YOUR OBJECTIVE:
Take the records below from their first line to the line with "hfov_deg: 58.4", and restate those lines word for word.
*** Opening DATA RECORDS ***
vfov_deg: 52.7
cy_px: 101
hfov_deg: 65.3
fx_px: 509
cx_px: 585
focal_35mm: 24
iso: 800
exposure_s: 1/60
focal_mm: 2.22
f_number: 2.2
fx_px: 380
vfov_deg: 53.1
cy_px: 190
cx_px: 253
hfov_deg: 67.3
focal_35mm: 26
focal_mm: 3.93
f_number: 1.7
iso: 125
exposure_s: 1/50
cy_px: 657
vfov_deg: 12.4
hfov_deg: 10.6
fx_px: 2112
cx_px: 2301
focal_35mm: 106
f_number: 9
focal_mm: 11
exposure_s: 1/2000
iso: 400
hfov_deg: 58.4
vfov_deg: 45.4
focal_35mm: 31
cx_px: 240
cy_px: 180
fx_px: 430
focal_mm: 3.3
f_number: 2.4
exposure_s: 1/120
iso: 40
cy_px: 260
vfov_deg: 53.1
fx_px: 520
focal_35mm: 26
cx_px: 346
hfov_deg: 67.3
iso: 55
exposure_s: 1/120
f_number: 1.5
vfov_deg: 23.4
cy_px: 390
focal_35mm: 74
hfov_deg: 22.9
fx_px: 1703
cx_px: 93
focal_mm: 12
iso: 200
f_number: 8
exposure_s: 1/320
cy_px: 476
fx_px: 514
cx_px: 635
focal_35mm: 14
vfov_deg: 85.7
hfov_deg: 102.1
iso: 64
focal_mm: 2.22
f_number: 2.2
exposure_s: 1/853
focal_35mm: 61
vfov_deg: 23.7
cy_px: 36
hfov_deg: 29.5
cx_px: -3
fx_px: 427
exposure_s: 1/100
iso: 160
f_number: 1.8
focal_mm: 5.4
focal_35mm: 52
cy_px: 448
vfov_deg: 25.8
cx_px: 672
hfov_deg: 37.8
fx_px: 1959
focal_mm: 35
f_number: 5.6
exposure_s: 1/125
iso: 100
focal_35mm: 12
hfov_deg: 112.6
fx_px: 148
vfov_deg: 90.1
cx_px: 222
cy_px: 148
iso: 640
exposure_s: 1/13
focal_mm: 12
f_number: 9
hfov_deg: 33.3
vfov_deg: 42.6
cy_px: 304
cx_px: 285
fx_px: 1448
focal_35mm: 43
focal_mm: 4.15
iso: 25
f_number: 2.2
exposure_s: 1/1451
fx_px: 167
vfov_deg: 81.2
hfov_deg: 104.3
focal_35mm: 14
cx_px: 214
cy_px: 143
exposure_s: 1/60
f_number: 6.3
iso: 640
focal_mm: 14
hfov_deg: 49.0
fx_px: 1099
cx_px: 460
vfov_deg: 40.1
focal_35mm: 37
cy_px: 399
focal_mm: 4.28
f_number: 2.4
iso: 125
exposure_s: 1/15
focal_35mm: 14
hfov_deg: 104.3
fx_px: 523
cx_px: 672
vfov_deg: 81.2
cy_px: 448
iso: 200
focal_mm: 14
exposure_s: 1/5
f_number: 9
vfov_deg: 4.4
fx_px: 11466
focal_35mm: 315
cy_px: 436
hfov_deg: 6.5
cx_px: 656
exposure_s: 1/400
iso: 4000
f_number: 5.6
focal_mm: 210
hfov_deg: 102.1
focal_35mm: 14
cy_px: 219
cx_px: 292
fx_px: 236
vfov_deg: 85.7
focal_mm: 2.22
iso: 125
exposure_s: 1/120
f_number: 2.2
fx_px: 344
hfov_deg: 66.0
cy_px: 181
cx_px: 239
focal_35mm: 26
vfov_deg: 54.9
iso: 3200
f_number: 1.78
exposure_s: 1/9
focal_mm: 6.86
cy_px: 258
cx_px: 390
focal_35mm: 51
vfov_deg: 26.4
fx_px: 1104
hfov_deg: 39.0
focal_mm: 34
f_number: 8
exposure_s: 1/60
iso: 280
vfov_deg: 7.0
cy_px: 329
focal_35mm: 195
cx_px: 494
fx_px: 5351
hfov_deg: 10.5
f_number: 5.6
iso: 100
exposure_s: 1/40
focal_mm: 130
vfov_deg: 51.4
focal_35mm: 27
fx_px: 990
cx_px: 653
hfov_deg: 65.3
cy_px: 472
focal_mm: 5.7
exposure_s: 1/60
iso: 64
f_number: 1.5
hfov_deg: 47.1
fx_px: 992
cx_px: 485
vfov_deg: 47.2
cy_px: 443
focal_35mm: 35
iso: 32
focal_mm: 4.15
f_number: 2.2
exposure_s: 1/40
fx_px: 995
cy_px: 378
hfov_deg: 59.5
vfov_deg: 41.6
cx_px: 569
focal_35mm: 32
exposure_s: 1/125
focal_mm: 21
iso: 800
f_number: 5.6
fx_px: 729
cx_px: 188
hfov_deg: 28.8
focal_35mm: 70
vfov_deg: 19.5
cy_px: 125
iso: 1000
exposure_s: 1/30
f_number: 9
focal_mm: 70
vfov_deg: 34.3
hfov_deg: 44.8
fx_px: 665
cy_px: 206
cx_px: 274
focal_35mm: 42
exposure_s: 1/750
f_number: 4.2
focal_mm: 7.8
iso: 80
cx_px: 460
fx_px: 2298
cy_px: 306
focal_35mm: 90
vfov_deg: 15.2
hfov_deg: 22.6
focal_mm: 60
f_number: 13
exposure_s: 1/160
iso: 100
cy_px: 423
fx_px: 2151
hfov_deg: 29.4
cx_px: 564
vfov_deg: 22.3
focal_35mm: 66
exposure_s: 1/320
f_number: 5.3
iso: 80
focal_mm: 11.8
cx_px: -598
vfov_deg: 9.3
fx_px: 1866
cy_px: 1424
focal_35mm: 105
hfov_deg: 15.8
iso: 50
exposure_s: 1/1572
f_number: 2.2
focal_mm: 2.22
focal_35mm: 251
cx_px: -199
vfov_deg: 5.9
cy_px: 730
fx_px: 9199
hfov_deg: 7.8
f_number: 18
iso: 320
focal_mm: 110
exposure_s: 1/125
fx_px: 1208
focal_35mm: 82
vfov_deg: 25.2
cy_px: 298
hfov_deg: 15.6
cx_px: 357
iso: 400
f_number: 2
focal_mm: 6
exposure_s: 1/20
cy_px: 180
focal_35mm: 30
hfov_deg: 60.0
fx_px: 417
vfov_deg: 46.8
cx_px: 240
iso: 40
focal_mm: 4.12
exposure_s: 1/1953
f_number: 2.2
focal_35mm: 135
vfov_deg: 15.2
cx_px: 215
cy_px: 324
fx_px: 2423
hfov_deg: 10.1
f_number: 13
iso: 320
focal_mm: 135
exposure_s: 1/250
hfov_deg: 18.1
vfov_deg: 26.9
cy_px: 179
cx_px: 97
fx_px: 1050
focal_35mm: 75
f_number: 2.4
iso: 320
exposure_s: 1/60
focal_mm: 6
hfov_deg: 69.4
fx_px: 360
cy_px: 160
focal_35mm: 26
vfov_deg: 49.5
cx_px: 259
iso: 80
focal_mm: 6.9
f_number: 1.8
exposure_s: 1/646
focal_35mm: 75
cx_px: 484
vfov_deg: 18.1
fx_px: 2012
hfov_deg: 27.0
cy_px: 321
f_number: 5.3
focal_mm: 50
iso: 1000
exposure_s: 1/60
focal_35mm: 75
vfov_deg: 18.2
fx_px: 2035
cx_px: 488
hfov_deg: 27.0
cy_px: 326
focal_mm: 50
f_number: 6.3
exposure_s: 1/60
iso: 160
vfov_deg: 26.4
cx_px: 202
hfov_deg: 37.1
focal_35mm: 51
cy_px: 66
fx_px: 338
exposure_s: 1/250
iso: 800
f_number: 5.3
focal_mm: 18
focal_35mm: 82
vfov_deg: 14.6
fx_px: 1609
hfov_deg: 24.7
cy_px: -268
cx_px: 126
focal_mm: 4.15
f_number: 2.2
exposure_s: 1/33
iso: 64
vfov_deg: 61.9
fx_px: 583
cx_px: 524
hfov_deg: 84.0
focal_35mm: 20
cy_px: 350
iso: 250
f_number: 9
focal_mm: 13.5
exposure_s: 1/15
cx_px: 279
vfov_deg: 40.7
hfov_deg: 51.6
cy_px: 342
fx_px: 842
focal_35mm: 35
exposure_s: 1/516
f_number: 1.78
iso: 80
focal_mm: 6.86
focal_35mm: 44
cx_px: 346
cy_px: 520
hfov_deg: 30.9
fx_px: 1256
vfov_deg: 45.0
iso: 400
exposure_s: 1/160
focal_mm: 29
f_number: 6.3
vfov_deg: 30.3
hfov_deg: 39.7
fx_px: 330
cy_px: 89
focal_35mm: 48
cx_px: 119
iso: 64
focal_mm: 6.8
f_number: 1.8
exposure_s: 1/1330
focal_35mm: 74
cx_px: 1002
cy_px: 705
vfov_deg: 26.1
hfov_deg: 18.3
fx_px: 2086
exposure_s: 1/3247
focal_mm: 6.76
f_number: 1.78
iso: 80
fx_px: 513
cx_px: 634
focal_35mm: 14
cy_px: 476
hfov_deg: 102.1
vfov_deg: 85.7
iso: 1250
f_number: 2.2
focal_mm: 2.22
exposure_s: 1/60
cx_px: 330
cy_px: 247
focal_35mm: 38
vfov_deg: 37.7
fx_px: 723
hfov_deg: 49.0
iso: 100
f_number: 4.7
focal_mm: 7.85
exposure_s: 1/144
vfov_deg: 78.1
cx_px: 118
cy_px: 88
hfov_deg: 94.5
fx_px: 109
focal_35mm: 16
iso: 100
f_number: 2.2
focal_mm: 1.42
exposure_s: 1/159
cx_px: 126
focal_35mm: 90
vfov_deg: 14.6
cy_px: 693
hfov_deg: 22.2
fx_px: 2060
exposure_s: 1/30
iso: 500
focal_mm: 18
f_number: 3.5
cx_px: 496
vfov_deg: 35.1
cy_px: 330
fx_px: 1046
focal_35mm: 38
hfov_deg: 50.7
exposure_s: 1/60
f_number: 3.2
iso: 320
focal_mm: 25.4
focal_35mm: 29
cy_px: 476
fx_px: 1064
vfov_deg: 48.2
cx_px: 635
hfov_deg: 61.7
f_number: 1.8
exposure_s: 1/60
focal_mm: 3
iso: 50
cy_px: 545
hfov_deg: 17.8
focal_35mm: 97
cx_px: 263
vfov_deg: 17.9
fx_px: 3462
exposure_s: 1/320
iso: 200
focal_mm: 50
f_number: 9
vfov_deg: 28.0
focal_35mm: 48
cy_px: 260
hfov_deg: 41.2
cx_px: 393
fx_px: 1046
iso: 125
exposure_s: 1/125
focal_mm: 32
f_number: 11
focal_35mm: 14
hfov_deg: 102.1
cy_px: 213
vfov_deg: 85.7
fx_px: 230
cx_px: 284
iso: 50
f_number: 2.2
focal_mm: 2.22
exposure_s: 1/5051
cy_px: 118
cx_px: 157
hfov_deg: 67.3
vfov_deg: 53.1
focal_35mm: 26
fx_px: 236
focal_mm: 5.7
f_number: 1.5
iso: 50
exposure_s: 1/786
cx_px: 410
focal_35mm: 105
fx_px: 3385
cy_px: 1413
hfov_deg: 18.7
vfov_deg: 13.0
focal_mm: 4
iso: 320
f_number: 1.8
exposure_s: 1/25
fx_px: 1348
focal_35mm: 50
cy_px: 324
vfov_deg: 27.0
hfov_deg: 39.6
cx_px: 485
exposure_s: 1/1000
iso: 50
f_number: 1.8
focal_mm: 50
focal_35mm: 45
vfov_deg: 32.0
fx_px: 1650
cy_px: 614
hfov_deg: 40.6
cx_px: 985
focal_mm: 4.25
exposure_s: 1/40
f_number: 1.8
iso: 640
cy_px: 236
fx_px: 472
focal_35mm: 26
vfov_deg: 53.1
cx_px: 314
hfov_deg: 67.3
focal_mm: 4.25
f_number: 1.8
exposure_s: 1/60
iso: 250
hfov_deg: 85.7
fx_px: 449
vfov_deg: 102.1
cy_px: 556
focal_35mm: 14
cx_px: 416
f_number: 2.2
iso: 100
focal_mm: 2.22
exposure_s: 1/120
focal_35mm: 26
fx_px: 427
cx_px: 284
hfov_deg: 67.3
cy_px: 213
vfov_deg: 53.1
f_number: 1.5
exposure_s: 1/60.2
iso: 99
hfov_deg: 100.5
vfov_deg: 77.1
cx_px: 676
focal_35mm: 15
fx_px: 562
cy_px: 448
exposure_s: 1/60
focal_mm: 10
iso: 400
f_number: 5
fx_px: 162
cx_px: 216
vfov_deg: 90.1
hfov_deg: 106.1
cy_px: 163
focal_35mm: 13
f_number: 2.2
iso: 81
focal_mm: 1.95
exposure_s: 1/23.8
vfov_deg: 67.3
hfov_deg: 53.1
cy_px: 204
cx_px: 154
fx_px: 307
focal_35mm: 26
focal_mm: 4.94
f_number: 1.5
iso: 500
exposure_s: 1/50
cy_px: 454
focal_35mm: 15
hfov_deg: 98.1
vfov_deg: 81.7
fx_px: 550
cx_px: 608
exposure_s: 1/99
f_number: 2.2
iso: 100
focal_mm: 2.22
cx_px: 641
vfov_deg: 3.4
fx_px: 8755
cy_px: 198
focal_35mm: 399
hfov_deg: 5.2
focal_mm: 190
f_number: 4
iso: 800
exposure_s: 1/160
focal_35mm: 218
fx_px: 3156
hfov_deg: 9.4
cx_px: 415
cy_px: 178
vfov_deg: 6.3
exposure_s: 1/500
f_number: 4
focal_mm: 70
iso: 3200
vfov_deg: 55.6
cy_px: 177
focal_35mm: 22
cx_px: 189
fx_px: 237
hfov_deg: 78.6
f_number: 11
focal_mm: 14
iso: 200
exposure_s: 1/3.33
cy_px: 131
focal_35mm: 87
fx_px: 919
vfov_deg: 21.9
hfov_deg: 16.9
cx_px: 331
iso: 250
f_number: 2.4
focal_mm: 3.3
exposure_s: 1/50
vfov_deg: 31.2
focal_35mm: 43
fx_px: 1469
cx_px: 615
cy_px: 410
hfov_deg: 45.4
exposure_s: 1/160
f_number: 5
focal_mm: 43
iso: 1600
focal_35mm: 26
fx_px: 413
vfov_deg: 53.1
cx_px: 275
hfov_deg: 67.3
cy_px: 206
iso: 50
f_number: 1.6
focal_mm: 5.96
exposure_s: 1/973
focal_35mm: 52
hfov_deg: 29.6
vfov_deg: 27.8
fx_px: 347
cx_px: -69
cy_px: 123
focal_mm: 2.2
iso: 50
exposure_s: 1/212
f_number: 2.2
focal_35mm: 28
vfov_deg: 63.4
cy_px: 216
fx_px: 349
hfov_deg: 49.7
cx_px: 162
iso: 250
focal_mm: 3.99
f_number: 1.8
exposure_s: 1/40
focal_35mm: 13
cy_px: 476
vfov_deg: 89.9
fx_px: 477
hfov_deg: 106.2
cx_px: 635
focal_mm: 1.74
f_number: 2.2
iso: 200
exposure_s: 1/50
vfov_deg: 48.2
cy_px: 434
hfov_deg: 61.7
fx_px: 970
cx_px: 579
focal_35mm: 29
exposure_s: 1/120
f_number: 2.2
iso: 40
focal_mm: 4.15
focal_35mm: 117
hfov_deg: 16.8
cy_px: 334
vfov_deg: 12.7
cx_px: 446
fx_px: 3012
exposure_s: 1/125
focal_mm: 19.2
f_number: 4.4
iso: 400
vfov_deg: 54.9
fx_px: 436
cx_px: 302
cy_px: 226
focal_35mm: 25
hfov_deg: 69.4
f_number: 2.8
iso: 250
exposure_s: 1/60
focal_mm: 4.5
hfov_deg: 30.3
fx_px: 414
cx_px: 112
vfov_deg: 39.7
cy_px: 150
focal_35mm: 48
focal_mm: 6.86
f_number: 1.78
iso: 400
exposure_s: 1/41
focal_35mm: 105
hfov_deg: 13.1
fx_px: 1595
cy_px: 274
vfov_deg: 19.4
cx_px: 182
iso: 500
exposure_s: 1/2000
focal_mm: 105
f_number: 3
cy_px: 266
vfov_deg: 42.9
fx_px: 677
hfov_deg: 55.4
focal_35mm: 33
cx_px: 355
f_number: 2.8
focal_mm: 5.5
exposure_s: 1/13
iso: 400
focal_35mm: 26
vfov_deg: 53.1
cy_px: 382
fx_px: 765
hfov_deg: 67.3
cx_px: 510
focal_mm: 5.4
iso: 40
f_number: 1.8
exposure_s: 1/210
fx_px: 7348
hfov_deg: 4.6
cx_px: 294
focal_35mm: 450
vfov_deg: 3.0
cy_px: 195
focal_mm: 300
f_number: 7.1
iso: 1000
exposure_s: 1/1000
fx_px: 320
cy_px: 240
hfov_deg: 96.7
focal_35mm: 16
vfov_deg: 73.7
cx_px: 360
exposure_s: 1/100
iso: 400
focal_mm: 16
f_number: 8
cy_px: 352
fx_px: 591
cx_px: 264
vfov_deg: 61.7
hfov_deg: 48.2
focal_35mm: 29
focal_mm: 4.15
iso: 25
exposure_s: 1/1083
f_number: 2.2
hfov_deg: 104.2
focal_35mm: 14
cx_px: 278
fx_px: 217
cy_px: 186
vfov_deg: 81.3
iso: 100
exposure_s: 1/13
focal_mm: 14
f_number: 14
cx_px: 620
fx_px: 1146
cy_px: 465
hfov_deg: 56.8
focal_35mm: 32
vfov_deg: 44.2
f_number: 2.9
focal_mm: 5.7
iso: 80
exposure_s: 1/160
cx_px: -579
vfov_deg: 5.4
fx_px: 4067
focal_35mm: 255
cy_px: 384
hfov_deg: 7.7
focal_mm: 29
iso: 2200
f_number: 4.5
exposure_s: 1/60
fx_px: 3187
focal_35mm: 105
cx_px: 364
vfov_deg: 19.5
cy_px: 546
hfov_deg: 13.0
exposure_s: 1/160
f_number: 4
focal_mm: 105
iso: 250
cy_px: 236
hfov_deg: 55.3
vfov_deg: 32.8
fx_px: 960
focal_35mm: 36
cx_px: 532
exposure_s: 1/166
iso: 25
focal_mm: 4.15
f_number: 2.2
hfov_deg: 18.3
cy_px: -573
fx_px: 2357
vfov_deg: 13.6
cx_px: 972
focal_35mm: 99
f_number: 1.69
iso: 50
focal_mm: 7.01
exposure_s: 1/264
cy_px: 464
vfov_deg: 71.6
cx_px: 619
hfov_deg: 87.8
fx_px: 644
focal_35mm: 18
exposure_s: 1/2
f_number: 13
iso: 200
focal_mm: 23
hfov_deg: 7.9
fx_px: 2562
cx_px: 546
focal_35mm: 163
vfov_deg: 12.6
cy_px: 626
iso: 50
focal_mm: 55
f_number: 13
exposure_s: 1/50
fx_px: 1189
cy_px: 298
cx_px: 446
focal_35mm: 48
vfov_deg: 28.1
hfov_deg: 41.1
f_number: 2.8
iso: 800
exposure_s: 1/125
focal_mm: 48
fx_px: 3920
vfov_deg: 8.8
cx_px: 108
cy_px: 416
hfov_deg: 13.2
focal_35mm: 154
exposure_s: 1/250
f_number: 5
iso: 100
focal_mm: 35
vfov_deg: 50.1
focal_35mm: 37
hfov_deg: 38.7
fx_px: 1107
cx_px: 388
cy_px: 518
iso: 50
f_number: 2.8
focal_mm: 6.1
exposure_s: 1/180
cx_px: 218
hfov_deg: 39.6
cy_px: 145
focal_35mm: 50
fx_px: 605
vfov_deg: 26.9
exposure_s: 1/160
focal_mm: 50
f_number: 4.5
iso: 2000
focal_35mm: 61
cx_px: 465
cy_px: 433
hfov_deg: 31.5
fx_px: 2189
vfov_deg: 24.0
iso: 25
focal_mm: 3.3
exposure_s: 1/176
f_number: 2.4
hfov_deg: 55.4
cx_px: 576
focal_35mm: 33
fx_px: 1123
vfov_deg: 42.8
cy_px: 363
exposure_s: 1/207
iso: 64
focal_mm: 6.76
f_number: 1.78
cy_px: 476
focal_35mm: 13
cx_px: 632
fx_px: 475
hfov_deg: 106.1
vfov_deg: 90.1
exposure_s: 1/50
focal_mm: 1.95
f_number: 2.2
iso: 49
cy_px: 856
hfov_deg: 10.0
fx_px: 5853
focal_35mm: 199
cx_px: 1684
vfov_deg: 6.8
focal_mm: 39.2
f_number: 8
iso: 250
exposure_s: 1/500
*** Closing DATA RECORDS ***
WRITTEN RESPONSE:
vfov_deg: 52.7
cy_px: 101
hfov_deg: 65.3
fx_px: 509
cx_px: 585
focal_35mm: 24
iso: 800
exposure_s: 1/60
focal_mm: 2.22
f_number: 2.2
fx_px: 380
vfov_deg: 53.1
cy_px: 190
cx_px: 253
hfov_deg: 67.3
focal_35mm: 26
focal_mm: 3.93
f_number: 1.7
iso: 125
exposure_s: 1/50
cy_px: 657
vfov_deg: 12.4
hfov_deg: 10.6
fx_px: 2112
cx_px: 2301
focal_35mm: 106
f_number: 9
focal_mm: 11
exposure_s: 1/2000
iso: 400
hfov_deg: 58.4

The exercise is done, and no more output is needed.